For Flash audio, I recommend importing the sound assets into a FLA using wav files if you have the high quality source wavs. Otherwise, you can consider converting your mp3 into a wav as well. Then set the FLA export settings to the quality you want and Flash will convert your wavs into its own format at the quality you set with hopefully less issues.
Once you do that, you can export the sound symbol for actionscript in your library and set a class name just like how you would embed it.
One other trick I use is I have one FLA just for sound assets which can be used to store as big waves as I want. And when I export that, it becomes a small SWF file which I can then embed in my main application. That way, I never have Flash reconvert the wavs to the swf every single time I export the swf.
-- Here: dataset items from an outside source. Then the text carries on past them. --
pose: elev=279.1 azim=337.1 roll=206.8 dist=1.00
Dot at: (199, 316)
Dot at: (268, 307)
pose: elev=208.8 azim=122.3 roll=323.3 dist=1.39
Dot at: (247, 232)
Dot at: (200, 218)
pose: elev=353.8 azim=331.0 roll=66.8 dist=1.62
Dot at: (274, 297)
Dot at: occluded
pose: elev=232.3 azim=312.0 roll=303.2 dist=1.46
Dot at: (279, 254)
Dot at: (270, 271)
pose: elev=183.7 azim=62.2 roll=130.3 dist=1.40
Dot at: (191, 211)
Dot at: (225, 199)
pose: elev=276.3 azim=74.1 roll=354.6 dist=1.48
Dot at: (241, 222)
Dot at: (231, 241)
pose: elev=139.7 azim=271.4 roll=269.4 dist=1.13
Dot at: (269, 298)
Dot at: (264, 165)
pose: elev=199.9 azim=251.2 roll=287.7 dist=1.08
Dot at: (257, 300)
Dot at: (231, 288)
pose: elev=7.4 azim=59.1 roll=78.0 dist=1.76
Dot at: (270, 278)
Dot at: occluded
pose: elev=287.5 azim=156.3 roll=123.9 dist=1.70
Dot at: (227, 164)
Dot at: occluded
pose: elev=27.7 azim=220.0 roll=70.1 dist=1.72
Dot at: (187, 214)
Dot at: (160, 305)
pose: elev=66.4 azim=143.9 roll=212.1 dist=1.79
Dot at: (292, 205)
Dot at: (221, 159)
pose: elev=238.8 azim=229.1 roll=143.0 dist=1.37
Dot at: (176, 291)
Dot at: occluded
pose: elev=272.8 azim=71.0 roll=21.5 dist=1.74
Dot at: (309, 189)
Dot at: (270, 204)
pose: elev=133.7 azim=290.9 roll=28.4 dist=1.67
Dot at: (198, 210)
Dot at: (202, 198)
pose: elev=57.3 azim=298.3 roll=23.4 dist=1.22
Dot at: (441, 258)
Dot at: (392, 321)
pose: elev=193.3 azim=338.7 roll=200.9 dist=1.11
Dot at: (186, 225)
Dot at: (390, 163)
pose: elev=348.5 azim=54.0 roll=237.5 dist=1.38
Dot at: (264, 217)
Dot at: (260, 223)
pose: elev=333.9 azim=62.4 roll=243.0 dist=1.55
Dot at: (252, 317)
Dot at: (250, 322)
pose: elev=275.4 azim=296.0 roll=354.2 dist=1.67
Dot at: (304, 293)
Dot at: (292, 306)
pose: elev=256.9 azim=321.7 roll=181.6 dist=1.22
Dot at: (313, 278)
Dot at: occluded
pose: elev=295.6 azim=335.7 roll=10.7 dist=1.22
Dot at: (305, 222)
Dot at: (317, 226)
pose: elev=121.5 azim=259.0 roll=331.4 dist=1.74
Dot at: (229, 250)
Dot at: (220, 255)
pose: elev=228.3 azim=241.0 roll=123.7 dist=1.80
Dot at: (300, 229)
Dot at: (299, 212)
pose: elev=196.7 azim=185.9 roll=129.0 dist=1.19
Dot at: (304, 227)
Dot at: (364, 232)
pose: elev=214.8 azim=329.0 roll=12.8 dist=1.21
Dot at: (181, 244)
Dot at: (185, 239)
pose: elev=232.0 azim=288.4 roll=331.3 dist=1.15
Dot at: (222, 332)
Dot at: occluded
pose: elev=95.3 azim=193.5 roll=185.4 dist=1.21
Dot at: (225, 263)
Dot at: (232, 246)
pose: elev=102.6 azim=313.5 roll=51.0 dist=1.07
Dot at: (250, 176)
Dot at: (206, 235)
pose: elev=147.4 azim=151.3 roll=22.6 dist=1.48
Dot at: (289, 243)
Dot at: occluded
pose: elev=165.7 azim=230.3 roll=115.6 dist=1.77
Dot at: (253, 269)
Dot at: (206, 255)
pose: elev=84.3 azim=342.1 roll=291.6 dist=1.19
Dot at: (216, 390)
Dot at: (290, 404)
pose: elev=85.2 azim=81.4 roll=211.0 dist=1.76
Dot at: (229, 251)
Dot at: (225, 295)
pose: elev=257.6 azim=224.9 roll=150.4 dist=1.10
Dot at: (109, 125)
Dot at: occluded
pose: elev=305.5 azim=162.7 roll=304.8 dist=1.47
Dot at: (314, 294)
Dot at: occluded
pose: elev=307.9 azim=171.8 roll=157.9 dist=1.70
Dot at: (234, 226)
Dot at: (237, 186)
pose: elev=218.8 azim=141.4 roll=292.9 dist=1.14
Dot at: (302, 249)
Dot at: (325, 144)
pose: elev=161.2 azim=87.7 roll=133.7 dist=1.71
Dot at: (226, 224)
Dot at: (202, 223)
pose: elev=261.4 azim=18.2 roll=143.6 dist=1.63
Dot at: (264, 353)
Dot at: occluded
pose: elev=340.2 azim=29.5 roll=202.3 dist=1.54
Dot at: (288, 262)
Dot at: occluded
Instead it just copies the swf data which is much faster as well.
[Embed(source="Audio/Sfx.swf", symbol="WELCOME_1_WAV")]
private static const WELCOME_1:Class;
If you are having audio cut off issues in Flash Pro, you may want to check your frame rate.
I had an issue with sounds cutting off (in Flash pro CC 2014). My issue turned out to be related to the frame rate being set to 25 rather than the default 24. I have been using 25 to resolve an issue unrelated to anything in this project, so my solution was to change the FPS to 24, which invoked the necessity to move all of the synchronized animations to re-align with the corresponding audio.
Why long(ish) audio tracks get cut off at the end when the frame rate is at 25 regardless of using proper keyframing is a mystery. This solved the symptoms however, so if you are having audio cut off issues in Flash Pro, you may want to check your frame rate.
My symptoms were specifically when an audio clip was particularly long, and deep into the time line.
What worked for me: I opened the audio files in an audio editor and added a few seconds of silence to the end.